- MATERIAL:
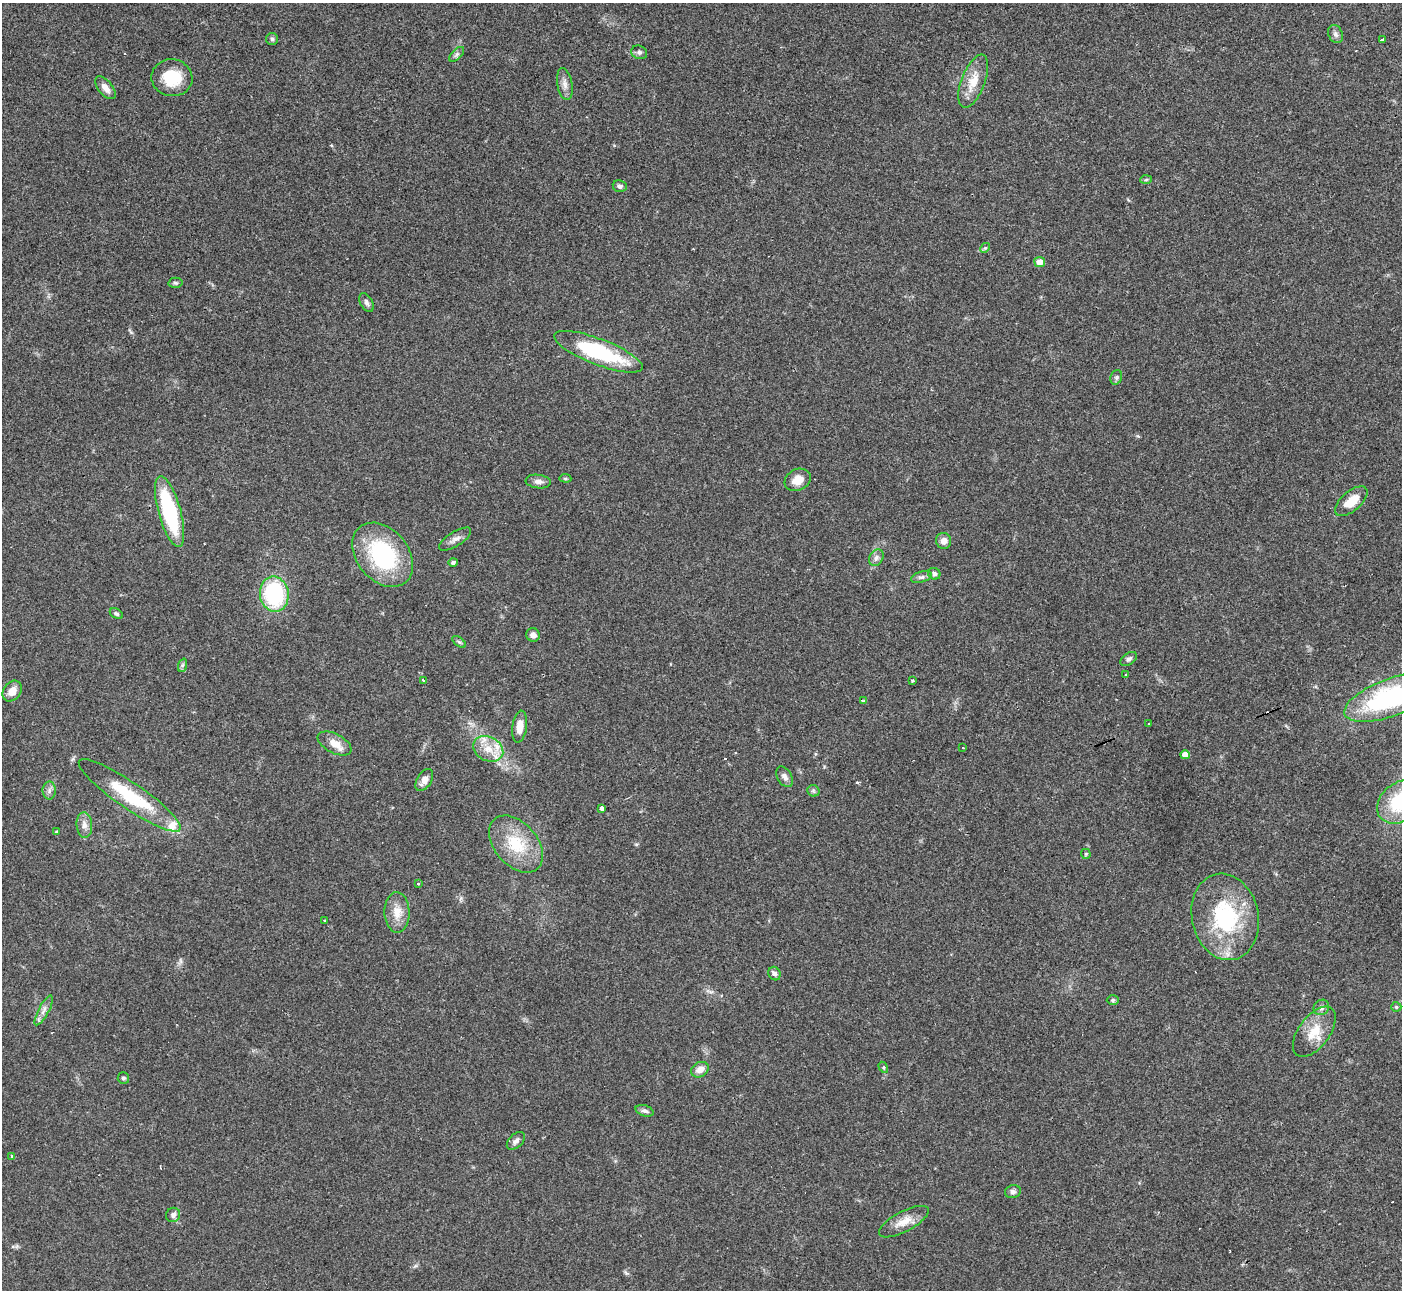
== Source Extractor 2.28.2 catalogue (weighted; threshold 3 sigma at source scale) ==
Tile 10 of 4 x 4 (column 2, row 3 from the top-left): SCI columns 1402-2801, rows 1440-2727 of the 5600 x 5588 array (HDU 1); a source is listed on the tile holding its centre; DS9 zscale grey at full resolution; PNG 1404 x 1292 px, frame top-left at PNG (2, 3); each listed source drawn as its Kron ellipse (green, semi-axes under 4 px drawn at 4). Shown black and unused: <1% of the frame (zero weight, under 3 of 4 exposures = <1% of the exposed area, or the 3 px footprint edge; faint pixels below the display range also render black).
...
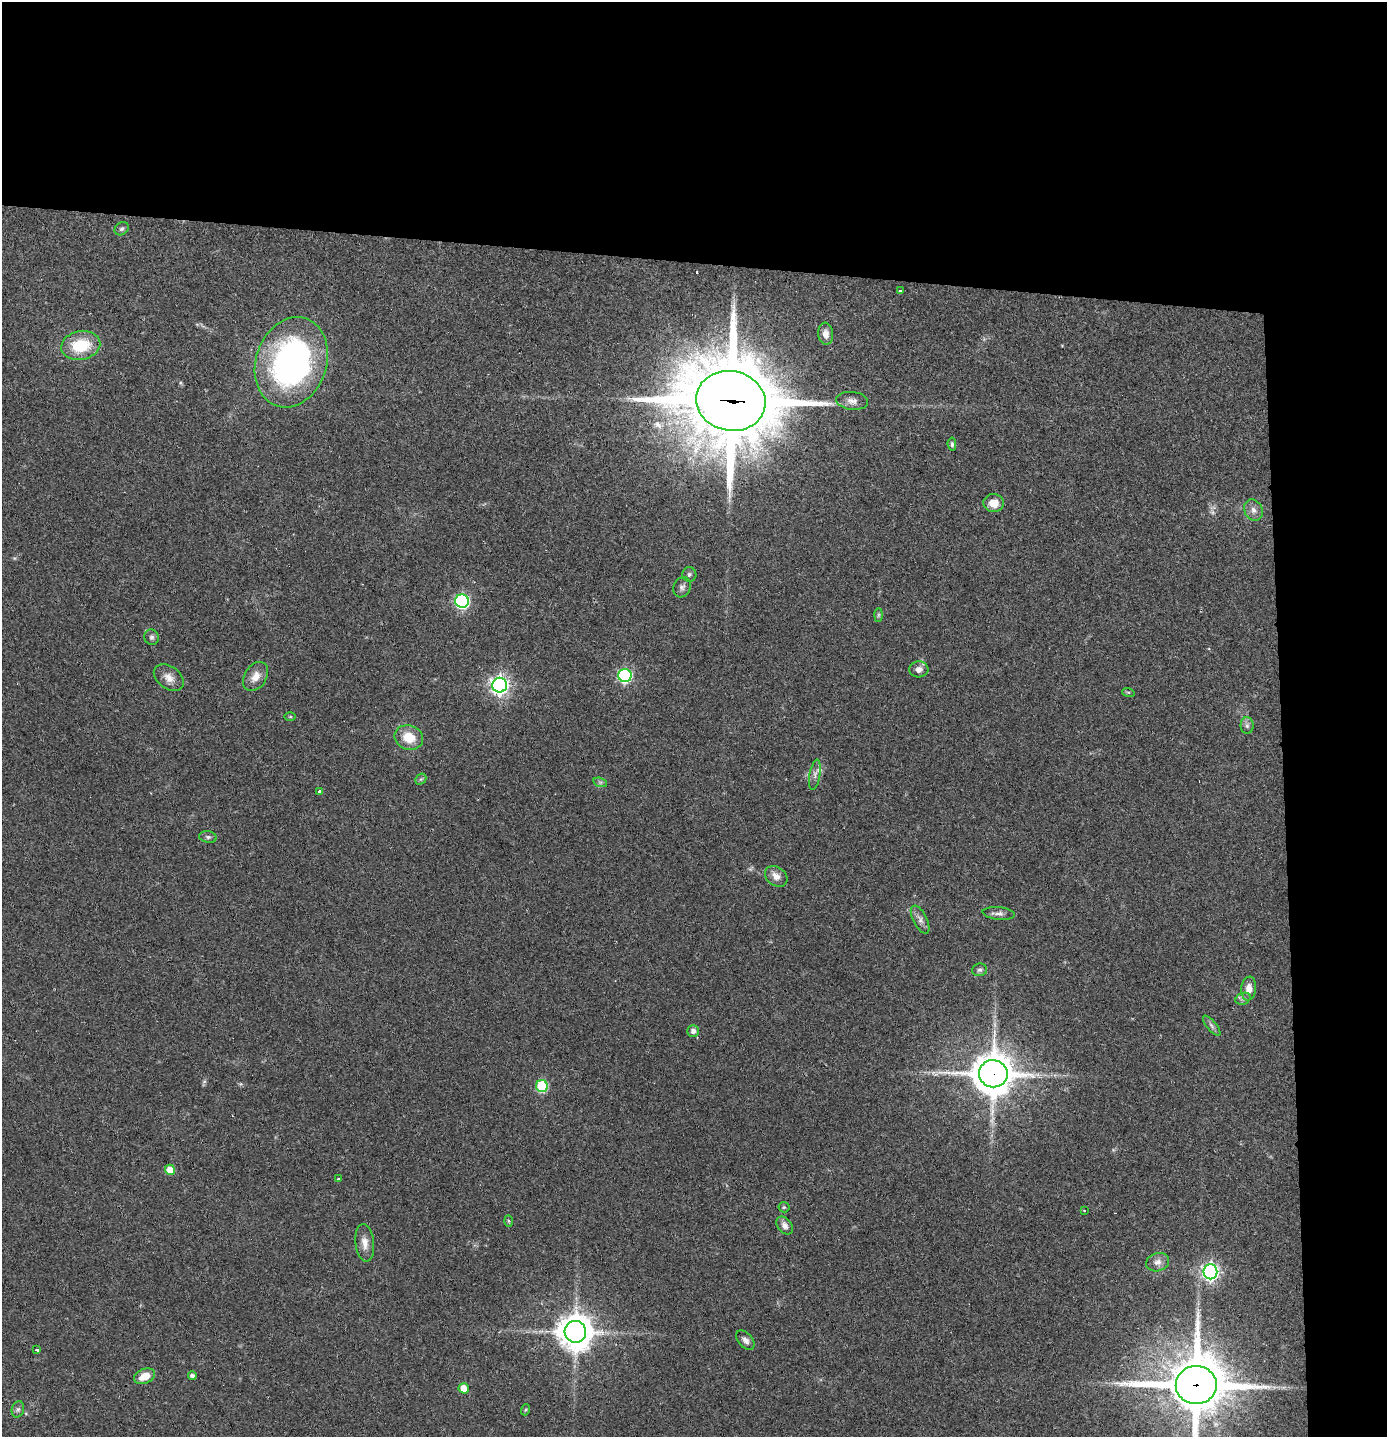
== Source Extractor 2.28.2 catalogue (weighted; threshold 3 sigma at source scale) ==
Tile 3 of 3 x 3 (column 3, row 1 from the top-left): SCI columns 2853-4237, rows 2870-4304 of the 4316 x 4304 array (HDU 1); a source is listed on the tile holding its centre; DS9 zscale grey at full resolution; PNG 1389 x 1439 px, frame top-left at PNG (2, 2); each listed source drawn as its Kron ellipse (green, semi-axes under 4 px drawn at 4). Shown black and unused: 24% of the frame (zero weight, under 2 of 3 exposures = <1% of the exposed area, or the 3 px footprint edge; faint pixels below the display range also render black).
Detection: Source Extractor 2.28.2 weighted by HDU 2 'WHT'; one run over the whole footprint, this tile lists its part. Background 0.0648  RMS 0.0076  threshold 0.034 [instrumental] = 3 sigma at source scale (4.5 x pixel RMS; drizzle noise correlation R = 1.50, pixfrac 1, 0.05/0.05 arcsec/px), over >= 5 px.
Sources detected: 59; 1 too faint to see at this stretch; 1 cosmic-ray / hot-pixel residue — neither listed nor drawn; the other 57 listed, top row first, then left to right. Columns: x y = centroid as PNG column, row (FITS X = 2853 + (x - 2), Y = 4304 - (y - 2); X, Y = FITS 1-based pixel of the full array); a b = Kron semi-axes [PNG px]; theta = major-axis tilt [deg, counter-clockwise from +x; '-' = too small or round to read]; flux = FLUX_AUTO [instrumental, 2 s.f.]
==
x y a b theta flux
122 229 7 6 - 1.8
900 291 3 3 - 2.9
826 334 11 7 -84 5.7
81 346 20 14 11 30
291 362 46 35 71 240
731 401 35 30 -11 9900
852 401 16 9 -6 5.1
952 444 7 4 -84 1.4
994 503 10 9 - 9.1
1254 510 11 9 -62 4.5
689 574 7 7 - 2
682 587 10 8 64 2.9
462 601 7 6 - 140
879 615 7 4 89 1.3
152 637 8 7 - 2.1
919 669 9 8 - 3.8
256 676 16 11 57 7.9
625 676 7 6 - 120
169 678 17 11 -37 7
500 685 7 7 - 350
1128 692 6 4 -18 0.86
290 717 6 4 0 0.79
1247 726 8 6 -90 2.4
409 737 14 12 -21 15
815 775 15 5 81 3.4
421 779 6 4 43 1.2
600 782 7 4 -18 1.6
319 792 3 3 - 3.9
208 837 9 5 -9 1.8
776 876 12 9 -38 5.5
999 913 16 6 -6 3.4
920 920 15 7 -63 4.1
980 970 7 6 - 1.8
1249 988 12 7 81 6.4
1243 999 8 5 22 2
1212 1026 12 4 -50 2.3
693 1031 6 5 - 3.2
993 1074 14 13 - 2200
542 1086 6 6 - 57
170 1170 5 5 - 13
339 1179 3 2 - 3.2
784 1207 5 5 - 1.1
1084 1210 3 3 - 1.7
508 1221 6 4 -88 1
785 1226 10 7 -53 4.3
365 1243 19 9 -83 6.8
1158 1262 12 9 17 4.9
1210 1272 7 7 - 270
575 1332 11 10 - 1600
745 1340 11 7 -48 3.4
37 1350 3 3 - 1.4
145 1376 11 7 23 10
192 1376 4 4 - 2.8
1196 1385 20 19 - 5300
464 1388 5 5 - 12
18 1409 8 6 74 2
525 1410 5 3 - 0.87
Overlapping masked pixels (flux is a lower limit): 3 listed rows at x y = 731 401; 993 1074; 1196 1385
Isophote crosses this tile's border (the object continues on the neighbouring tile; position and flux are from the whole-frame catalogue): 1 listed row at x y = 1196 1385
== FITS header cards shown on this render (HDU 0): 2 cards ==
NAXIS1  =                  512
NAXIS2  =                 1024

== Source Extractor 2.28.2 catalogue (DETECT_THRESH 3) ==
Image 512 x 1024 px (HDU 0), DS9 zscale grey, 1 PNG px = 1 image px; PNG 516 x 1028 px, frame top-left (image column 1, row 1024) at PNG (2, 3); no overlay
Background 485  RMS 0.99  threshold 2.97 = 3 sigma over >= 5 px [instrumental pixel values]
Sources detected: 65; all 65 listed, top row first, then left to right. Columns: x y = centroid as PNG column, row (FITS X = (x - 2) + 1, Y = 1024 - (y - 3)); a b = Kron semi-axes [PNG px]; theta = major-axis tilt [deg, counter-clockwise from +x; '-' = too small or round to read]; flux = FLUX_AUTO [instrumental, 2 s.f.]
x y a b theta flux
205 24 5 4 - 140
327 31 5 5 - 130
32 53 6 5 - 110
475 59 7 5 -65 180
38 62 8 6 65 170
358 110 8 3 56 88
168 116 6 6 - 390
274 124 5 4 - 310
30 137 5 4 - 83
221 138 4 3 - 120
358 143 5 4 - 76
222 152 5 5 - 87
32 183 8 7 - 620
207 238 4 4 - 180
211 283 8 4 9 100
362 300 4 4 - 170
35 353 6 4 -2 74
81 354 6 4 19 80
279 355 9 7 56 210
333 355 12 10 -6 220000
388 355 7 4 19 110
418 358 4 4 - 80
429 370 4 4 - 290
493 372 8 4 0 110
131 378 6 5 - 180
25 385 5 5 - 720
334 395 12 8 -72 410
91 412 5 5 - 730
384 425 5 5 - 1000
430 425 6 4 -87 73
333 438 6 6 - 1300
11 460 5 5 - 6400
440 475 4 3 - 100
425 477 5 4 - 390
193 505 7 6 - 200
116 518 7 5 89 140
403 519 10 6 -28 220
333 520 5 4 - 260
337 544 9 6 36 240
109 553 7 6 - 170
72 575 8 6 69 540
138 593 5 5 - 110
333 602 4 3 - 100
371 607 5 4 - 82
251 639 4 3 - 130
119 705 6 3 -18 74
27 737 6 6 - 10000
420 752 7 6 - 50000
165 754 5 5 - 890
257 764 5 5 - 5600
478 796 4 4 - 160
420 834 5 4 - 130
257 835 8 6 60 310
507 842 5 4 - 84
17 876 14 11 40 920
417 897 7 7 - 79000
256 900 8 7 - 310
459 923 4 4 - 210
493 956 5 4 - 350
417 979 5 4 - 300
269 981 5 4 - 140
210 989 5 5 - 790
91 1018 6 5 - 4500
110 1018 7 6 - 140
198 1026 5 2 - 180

- REQUIRED WORK:
Quote verbatim the portion of the data above that opens with the line containing "2.28.2 catalogue (DETECT_THRESH" and closes with the line containing "[instrumental pixel values]", including both of those lines.

- FINAL RESULT:
== Source Extractor 2.28.2 catalogue (DETECT_THRESH 3) ==
Image 512 x 1024 px (HDU 0), DS9 zscale grey, 1 PNG px = 1 image px; PNG 516 x 1028 px, frame top-left (image column 1, row 1024) at PNG (2, 3); no overlay
Background 485  RMS 0.99  threshold 2.97 = 3 sigma over >= 5 px [instrumental pixel values]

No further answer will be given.